I decided in the end to extend that voice a little. I’ve now reread every single scene where it occurs and in nearly every case I’ve lengthened it.  
It constantly reminds Renate that she is neither German, English nor Jewish, that she belongs nowhere, that she is a disgrace and that she doesn’t deserve any happiness.
I think I may now be about to send it out to agents, followed by small press.
It would be useful to get it out internationally.  

Monday 3 September 2012

Marianne Wheelaghan The Blue Suitcase



There are many parallels between this and Potatoes in Spring. And there are some subtle and some less subtle differences.
We have both used material produced by young German women. Marianne Wheelaghan’s “account” covers the years from 1932 to 1947 and mine form 1938 to 1947. Both of our accounts are more intense as we lead up to the outbreak of World War II and both take bigger leaps towards the end. We have both translated from German and have had to fill in the gaps when we couldn’t read the writing. We both feel that we have brought something of a young German woman’s voice that isn’t a 21st century one to what we have written, and that our reader may need to work a little to understand that voice.
Both works add something new to a topic that has been much discussed. Both of us have complemented the fantastic primary resources we have had with much research about the era. Both books end with some hope but neither the reader nor the central character in each know how it will work out. Marianne and I actually do. Our stories are about real people we know well.
The reader learns from The Blue Suitcase what it was like for one German family, who had a Polish-sounding name, and who eventually had to move from their home to the American zone after the war, pushed out first by the Russians and then by occupying Polish families. Potatoes in Spring of course is the story of a ‘Mischling’, of a miraculous escape for some children with severe learning difficulties and of the daily life of some ordinary German girls who had little idea if what was actually happening in their country. Somehow many of the issues are nevertheless similar. And we both have teenage girls behaving … like teenage girls.           
The Blue Suitcase is a mixture of letters and diary entries, some of which are quite long and read like fiction. Potatoes in Spring is a mixture letters and short scenes, some of which are based on written and verbal accounts from the central character. I have possibly strayed a little further away from my primary resources than has Weelaghan but I’ve had to do that partly because otherwise I would have had too many characters and I didn’t have quite as much material in the first place. In spirit, actually, the two books have much in common.      
             

Friday 31 August 2012

Markus Zusak The Book Thief



This is another fictionalized account of something that could have happened during the Holocaust. The main character is Death and s/he arrives at various intervals to take someone away. But this person also lingers and tells us of some of what else is happening. “I witness the ones who are left behind, crumbling amongst the jigsaw puzzle of realisation, despair and surprise. They have punctured their hearts,” says death. The story s/he tells is of:
  • “A girl
  • Some words
  • An accordionist
  • Some fanatical Germans
  • A Jewish fist-fighter
  • And quite a lot of thievery.”
The girl, Liesel Meminger, is the book thief. Her mother, unable to look after her, leaves her in the care of the accordionist. Liesel steals three books and reads a lot of words.  Zusak writes a lot of words. The fanatical Germans are as fanatical here as they are in any other literature, factual or fictional, and the Jew Liesel and her family protect is a fist-fighter. Many of the characters steal in order to survive.   
Zusak was not there at the time. He has had to use imagination in order to work out how it was then. He has used his writerly method-acting to create the persona of Death. We get close to Liesel, too, and learn of her encounters with communist, fascists, Nazis, and Jesse Owens. Zusak gives us a strong hint of how life was there and then by putting us amongst the people who lived that life.  
The voice is strong and unusual in this novel. The layout too is quite different. All of this brings our attention more closely to this so important story.              

Thursday 19 July 2012

Revisiting the Holocaust – which works best, visiting a museum or engaging the imagination through fiction?
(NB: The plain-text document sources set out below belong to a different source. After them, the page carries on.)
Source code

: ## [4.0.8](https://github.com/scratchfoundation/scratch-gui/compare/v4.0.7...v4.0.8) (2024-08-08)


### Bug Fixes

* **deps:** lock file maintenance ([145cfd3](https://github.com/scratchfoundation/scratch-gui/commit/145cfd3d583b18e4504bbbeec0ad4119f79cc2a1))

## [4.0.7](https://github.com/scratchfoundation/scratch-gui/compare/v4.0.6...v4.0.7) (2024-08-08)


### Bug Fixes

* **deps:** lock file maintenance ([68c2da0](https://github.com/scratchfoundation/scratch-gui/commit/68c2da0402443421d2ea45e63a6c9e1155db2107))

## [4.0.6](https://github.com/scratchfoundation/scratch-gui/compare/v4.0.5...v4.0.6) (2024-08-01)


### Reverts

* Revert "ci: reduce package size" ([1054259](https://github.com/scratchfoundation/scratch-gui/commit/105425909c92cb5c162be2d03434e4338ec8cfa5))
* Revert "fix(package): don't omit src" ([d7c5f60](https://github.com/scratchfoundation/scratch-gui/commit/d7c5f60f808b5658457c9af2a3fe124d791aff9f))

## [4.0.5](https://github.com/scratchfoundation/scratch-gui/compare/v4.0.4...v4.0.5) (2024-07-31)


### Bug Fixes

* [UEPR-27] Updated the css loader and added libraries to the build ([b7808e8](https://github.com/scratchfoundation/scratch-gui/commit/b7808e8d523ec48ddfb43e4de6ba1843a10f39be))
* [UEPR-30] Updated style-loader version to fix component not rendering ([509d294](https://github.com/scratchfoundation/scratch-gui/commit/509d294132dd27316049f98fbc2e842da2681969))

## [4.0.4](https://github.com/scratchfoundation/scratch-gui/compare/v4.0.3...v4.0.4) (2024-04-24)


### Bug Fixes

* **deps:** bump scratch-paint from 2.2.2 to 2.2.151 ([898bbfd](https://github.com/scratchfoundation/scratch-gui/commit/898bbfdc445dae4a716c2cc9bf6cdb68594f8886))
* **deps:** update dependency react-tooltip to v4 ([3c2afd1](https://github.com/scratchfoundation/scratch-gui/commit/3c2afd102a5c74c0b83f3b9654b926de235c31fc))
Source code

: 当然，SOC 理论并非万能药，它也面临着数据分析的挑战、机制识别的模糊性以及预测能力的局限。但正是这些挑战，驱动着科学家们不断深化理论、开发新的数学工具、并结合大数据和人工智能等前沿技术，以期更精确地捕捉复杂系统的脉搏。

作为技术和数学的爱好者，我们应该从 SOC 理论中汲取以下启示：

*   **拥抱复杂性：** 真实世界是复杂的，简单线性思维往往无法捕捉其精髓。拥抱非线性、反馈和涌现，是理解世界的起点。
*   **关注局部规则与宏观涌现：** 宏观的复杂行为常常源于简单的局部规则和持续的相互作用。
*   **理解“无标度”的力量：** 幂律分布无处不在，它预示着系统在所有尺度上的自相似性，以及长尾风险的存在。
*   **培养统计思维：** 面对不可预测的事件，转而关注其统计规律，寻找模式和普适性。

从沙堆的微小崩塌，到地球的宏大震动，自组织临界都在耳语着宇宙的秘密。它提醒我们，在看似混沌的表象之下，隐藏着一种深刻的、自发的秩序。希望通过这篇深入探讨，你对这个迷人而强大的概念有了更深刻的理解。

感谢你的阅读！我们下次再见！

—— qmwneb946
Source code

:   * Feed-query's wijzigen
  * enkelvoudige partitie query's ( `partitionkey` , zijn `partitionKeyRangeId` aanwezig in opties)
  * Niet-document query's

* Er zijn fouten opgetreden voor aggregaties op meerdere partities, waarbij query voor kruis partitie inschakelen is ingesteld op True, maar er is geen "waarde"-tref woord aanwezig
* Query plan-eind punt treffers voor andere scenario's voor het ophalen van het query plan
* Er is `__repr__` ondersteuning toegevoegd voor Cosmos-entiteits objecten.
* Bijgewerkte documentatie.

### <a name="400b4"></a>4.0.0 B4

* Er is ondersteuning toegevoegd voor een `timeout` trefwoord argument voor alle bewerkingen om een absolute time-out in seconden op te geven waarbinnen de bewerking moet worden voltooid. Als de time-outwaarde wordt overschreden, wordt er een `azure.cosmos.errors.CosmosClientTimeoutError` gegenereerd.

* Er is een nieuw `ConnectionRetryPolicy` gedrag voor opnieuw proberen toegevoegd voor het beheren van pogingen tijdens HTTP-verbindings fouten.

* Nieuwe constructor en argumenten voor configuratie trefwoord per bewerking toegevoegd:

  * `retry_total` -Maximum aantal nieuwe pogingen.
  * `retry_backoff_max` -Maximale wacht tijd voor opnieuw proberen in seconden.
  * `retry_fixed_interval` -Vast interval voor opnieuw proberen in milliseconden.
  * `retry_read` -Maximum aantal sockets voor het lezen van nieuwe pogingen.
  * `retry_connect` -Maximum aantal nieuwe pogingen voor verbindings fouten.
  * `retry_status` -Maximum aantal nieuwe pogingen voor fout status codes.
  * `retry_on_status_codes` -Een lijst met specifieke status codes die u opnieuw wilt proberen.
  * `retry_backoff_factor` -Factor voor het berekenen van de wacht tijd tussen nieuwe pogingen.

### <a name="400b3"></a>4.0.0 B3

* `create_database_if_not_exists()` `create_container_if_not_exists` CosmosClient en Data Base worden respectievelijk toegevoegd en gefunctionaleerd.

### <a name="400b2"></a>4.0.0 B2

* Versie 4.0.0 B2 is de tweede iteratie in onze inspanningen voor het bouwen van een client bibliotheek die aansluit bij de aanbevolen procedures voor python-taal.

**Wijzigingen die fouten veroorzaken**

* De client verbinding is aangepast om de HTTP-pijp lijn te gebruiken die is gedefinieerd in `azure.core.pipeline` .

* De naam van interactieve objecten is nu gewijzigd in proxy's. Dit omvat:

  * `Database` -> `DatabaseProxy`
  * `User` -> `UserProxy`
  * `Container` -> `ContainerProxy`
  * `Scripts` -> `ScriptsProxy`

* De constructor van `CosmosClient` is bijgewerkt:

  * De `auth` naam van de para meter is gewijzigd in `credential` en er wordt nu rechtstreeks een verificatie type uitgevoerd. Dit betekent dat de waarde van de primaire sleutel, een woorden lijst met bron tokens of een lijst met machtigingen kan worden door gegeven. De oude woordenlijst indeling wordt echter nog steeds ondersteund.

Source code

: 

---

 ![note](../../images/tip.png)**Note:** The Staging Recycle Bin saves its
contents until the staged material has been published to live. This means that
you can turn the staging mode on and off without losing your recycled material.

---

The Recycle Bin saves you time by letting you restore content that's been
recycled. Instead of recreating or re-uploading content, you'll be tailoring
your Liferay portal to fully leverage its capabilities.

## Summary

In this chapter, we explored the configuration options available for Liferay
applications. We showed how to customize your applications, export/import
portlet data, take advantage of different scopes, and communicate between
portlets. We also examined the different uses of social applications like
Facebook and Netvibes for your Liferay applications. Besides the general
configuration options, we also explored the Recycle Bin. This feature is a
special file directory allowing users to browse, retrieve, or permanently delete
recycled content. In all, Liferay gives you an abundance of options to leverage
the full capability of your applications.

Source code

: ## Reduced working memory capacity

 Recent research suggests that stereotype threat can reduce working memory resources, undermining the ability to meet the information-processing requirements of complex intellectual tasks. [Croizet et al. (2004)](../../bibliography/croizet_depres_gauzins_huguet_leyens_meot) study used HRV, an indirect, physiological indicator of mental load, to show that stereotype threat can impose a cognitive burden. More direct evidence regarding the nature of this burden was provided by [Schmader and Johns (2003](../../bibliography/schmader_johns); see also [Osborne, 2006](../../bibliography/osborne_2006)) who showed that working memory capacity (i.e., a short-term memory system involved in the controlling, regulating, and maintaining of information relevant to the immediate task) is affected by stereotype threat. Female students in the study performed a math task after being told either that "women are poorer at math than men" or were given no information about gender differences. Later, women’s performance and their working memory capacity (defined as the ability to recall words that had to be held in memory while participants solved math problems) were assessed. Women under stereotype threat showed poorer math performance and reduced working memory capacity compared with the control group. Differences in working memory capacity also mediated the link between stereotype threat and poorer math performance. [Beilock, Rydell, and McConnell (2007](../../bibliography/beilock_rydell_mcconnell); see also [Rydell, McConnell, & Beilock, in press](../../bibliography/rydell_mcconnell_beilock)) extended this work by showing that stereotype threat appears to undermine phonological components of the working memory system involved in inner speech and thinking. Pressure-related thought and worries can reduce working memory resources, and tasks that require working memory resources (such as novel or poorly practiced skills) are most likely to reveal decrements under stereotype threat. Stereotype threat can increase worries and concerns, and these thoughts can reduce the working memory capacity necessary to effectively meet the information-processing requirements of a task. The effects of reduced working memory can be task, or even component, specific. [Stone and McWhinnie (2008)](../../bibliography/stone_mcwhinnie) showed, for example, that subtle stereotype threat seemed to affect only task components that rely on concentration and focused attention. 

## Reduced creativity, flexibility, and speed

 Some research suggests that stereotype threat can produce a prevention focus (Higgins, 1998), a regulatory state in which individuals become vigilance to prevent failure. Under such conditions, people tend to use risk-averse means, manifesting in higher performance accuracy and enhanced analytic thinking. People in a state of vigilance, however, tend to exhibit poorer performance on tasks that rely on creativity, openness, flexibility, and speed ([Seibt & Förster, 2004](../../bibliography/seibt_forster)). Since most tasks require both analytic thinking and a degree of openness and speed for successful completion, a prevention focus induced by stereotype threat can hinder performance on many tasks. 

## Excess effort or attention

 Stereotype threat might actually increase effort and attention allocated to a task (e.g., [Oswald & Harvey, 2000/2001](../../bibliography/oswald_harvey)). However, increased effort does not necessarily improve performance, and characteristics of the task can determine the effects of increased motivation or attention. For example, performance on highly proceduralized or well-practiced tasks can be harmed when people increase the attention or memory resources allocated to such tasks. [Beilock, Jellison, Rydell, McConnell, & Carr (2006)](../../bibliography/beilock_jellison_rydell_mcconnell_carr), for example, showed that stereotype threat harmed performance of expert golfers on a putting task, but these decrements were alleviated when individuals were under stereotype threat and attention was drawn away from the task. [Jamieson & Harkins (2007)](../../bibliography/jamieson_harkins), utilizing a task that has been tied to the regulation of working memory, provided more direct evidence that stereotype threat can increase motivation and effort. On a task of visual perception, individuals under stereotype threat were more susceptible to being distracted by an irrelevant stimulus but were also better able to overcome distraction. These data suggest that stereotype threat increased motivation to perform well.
Revisiting the Holocaust – which works best, visiting a  museum or engaging the imagination through fiction?
As I’ve intended for some time, I visited the Holocaust Exhibition at the ImperialWar Museum yesterday. It was a little surreal, anyway, as in the morning I worked with the Ministry of Stories, at their Children’s Republic of Shoreditch. All that is fun and zany. The IWM is more serious.
I suppose my intention in visiting the IWM was to make sure I hadn’t missed anything. I hadn’t, and in fact I found I knew more about each aspect of the topic than the exhibits showed me. I have after all used much of the IWM’s online archived material and as well as many other online resources. I’ve read a great deal and have a 40 page bibliography of books yet to read. Although the novel is finished I still wish to contextualize it.  
Nevertheless, the visit was fruitful. I found another half dozen books I’d like to read sometime. I was also able to visit the “A Family in War Time Exhibition” which was pertinent to the “Renate in England” strand of the project. Again, there was little I didn’t already know. However, it was useful to sit in an Anderson shelter and experience what it might fell like during an air-raid and also to have a close look at a Morrison shelter. I didn’t have time to visit the Blitz Experience. That is something I will do another day.
In another way the visit was extremely relevant: I realised that although the exhibition is informative for those who know little about the Holocaust it doesn’t quite get to the heart of the matter as some of the other materials and accounts I’ve studied. It doesn’t have the emotional impact of the creatively written texts I’ve read to support my research: - those by John Boyne, Emma Craigie, Charlotte Delbo, Marcus Zusak and Jake Wallis Simons. A really important aspect of this project for me, the creative writing academic researcher, is the opportunity it offers to examine that relationship between fact and fiction and how fiction and writing fiction can investigate what actually happens in a different way from how a bare laying down of facts informs us. Perhaps I need to assess how much my beta and beta+ readers understand of what I have written.
And a final advantage of the visit is that the receipt for my coffee included an invitation to hold my next important event at the IWM London. Now that would be grand: launching Potatoes in Spring at IWM London and perhaps at IWM North as well.        

Monday 7 May 2012

Finished? Not without Molly the kitten


Yes, I think I’ve finished.  I’ve completed all edits, even the copy edit and the read out loud edit.  Very last minute I’ve put another tiny sub-plot in. A story about a kitten. Traumatised Kindertransport children often found it easier to relate to animals than to other humans, no matter how much kindness was shown. In fact, kindness by others often made them feel guilty. They felt unworthy, partly because they had been labelled as a disgrace by the Nuremberg laws and partly because they felt guilty as they were surviving whilst other friends and relations were not.
It was particularly difficult for Mischling children such as Renate, who felt neither as if they were German nor English and neither were they properly Jewish like the other Kinder.
Molly the kitten has to be bottle fed. She is the daughter of one of the two farm cats who gave birth within a few days of each other. Most of the other kittens feed from either mother without hesitation. Molly seems unable to decide which cat should feed her and is ultimately rejected by both mothers. She becomes attached to Renate who looks after her. Molly eventually goes to live in London with Renate after she has left school. She is initially as confused about her identity as Renate is. But she thrives because she is loved.
I’ve found out very recently that Renate adopted a cat while she was evacuated with the school. She took it everywhere with her, often hidden inside her jacket. It seemed like a thread that needed to be woven into the story. The word count has gone up now by a couple of thousand.